Some entries follow. Reproduce exactly the lines starting at the one with "Convert the map" and stopping after the one with "Transcribe the names and structure of the".

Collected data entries
------------------------------
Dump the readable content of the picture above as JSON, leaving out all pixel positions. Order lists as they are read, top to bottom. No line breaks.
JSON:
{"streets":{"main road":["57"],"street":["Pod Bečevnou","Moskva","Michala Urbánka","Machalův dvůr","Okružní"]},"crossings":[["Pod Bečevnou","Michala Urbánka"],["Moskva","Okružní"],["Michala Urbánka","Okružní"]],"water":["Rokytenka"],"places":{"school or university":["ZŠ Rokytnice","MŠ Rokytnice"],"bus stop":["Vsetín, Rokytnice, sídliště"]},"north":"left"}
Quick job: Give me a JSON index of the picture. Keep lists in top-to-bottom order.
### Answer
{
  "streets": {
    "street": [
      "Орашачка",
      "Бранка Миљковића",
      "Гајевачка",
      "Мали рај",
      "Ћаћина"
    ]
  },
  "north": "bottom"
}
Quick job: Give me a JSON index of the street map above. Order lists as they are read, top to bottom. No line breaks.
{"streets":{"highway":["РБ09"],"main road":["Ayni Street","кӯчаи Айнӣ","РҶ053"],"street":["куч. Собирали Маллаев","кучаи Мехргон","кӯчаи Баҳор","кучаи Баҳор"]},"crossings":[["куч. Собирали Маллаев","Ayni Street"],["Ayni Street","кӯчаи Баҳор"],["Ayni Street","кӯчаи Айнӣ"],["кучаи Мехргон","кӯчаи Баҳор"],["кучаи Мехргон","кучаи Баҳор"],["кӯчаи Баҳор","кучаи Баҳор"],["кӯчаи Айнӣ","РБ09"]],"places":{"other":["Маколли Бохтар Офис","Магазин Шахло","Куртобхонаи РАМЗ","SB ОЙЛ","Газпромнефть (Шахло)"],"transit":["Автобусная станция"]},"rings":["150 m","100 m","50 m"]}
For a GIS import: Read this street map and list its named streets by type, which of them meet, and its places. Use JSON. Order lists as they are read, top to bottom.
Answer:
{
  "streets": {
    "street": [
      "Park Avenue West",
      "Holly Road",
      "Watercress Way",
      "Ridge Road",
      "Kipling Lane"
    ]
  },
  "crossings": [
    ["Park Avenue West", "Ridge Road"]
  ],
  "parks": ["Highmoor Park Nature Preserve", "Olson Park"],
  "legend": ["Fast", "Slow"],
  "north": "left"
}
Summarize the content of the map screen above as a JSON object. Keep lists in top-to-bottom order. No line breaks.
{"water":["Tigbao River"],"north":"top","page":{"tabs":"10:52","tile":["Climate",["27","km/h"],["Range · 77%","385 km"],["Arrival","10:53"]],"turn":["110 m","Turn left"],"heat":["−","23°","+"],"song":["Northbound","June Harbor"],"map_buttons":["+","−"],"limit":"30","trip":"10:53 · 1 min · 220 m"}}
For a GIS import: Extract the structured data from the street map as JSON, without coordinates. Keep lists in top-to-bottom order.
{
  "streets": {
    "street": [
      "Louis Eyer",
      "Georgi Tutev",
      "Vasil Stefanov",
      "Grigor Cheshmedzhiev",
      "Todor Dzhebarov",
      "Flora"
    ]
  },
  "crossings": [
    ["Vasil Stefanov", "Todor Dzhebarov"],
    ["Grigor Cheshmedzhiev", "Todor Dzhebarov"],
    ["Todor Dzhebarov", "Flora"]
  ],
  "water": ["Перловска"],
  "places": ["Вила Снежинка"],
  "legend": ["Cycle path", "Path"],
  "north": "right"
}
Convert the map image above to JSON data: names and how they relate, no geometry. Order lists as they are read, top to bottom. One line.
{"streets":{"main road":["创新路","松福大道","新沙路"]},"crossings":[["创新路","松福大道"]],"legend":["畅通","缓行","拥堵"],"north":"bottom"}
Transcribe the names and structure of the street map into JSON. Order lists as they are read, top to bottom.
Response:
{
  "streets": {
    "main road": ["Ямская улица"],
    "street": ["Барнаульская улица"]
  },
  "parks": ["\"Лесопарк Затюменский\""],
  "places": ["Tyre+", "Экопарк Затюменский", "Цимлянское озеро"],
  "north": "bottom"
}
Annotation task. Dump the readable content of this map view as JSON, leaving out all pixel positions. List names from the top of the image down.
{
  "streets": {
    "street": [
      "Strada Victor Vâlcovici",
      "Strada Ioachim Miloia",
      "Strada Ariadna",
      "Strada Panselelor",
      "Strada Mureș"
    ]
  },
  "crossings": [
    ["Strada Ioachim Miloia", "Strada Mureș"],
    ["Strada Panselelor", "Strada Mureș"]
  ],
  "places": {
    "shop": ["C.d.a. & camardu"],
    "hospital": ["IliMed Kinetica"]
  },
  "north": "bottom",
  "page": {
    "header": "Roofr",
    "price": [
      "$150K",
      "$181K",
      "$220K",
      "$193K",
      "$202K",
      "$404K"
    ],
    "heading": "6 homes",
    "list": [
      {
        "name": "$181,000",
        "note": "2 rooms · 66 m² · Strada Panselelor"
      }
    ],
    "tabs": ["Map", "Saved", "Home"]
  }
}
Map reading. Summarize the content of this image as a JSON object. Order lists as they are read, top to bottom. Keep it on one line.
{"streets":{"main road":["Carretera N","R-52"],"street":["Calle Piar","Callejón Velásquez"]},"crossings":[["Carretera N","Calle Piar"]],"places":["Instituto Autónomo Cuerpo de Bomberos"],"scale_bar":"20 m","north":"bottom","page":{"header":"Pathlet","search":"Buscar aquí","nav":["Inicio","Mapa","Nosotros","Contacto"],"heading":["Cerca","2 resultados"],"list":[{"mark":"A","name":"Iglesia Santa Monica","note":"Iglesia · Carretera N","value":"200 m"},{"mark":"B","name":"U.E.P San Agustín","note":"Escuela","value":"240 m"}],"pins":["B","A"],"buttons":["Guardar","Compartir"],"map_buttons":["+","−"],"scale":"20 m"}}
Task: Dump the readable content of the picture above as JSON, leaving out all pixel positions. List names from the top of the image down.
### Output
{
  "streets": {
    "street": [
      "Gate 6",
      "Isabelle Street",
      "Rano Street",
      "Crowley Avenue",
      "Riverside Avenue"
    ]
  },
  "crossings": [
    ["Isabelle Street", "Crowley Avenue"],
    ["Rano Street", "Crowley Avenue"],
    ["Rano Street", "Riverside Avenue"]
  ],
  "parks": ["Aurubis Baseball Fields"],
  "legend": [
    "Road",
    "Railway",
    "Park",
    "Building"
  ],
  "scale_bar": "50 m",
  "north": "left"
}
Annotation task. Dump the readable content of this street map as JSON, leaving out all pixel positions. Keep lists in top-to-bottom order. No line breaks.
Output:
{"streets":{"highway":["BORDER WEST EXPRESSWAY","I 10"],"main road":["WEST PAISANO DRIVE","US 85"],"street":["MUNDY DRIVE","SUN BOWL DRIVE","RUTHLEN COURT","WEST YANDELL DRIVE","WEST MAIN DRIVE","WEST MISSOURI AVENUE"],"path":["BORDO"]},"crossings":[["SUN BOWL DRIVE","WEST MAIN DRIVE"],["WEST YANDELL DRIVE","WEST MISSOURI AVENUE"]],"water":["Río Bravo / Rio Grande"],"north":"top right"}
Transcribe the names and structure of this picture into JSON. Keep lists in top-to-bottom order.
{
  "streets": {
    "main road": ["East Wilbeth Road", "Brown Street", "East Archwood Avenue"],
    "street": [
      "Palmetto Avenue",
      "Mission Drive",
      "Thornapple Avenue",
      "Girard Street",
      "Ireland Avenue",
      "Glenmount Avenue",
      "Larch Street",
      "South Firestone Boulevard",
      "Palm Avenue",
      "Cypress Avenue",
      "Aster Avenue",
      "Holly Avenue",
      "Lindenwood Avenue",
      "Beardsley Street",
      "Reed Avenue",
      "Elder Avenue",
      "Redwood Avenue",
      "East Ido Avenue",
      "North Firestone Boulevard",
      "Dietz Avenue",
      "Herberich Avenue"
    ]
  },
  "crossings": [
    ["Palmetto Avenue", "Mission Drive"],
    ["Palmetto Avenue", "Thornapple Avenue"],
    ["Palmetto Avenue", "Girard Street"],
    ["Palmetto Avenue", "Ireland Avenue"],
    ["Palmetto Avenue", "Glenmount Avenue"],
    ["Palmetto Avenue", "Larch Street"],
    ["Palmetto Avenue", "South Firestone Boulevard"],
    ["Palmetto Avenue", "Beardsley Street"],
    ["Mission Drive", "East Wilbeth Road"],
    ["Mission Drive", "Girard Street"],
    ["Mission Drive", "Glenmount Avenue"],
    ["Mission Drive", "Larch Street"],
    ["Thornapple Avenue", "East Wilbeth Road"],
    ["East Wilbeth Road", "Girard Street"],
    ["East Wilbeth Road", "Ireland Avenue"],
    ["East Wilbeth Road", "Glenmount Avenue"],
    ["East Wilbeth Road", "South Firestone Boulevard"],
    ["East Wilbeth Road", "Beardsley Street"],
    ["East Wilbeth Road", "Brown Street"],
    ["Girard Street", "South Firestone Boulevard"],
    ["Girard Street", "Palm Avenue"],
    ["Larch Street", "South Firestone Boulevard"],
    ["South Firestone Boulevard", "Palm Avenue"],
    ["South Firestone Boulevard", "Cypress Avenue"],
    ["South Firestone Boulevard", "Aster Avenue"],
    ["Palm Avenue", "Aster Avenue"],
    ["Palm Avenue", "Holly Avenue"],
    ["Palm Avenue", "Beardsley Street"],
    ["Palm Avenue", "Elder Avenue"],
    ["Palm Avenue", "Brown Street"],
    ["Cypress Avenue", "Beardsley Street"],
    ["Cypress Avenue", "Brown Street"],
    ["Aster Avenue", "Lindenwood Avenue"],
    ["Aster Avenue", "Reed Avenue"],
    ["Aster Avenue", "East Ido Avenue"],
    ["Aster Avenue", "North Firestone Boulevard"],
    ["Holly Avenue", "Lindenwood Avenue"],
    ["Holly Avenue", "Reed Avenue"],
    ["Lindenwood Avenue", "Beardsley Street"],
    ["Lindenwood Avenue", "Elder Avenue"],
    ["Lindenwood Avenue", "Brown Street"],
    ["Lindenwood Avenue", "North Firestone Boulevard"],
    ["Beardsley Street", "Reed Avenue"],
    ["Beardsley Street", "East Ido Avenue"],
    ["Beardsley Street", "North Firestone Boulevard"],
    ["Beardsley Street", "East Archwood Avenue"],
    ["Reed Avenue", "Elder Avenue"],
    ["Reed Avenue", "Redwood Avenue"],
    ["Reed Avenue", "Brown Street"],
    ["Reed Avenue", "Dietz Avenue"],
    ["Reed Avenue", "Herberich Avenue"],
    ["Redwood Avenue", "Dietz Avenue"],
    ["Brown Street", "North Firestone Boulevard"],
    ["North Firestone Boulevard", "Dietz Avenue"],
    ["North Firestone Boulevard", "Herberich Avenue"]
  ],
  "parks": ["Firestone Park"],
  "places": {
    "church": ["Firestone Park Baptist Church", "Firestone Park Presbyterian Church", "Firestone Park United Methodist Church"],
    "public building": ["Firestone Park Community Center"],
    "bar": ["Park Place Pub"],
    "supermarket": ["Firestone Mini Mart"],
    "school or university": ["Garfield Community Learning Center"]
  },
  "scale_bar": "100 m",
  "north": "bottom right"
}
------------------------------
**Output for this exercise**
Convert the map image above to JSON data: names and how they relate, no geometry. Order lists as they are read, top to bottom. One line.
{"streets":{"main road":["创新路","松福大道","新沙路"]},"crossings":[["创新路","松福大道"]],"legend":["畅通","缓行","拥堵"],"north":"bottom"}
Transcribe the names and structure of the street map into JSON. Order lists as they are read, top to bottom.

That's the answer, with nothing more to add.